====== DATASET RECORDS ======

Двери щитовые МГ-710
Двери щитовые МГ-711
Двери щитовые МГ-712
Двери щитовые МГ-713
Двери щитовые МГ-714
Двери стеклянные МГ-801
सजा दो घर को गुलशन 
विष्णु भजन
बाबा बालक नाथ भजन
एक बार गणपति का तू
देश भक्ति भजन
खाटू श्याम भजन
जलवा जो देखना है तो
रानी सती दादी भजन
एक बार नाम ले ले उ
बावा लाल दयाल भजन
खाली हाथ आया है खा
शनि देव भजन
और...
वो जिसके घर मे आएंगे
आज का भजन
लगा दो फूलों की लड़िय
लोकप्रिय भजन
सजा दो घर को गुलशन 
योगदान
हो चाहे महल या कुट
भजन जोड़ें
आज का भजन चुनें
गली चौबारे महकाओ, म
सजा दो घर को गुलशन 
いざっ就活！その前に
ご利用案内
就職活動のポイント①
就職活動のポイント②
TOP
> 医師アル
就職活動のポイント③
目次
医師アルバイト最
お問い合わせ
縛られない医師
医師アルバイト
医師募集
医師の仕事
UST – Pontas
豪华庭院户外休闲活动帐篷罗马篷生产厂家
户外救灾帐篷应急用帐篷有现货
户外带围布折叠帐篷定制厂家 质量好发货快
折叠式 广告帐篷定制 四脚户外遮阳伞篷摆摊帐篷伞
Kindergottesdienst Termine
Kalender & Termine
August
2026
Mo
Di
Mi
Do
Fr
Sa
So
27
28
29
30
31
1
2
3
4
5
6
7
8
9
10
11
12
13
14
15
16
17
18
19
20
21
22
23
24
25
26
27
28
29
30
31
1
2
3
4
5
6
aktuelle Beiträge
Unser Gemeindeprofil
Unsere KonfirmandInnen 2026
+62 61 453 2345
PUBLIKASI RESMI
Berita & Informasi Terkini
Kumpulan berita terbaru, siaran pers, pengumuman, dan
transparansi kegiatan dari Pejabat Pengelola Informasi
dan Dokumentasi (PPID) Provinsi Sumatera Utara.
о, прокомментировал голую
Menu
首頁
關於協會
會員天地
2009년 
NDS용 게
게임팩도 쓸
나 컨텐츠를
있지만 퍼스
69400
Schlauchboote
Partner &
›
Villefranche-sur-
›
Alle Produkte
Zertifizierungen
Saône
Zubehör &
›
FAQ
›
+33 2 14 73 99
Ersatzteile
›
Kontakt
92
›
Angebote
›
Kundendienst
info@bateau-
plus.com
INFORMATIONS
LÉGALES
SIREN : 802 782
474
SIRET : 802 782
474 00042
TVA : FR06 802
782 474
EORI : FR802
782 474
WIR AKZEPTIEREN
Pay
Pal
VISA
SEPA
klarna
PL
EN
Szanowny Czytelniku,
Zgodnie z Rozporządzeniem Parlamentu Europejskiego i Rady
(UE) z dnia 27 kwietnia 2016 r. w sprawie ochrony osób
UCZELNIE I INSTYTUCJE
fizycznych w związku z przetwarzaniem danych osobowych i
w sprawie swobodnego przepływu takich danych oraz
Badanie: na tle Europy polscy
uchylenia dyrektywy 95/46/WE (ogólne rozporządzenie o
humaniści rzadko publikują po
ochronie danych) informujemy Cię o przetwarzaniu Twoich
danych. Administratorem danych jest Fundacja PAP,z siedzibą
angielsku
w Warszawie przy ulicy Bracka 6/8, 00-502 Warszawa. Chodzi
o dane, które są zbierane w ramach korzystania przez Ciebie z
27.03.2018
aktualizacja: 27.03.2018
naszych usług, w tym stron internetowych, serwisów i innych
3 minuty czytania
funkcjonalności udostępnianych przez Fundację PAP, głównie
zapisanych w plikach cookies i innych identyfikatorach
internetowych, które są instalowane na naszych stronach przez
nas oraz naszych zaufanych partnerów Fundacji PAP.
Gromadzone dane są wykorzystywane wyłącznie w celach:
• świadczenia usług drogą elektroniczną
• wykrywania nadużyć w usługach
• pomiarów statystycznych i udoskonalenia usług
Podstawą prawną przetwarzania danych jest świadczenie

======

» **TASK GOAL**:
Above are the entries. Output exactly the lines beginning with the line that has "fizycznych w związku" and ending with the line that has "i udoskonalenia usług".

» **RESPONSE**:
fizycznych w związku z przetwarzaniem danych osobowych i
w sprawie swobodnego przepływu takich danych oraz
Badanie: na tle Europy polscy
uchylenia dyrektywy 95/46/WE (ogólne rozporządzenie o
humaniści rzadko publikują po
ochronie danych) informujemy Cię o przetwarzaniu Twoich
danych. Administratorem danych jest Fundacja PAP,z siedzibą
angielsku
w Warszawie przy ulicy Bracka 6/8, 00-502 Warszawa. Chodzi
o dane, które są zbierane w ramach korzystania przez Ciebie z
27.03.2018
aktualizacja: 27.03.2018
naszych usług, w tym stron internetowych, serwisów i innych
3 minuty czytania
funkcjonalności udostępnianych przez Fundację PAP, głównie
zapisanych w plikach cookies i innych identyfikatorach
internetowych, które są instalowane na naszych stronach przez
nas oraz naszych zaufanych partnerów Fundacji PAP.
Gromadzone dane są wykorzystywane wyłącznie w celach:
• świadczenia usług drogą elektroniczną
• wykrywania nadużyć w usługach
• pomiarów statystycznych i udoskonalenia usług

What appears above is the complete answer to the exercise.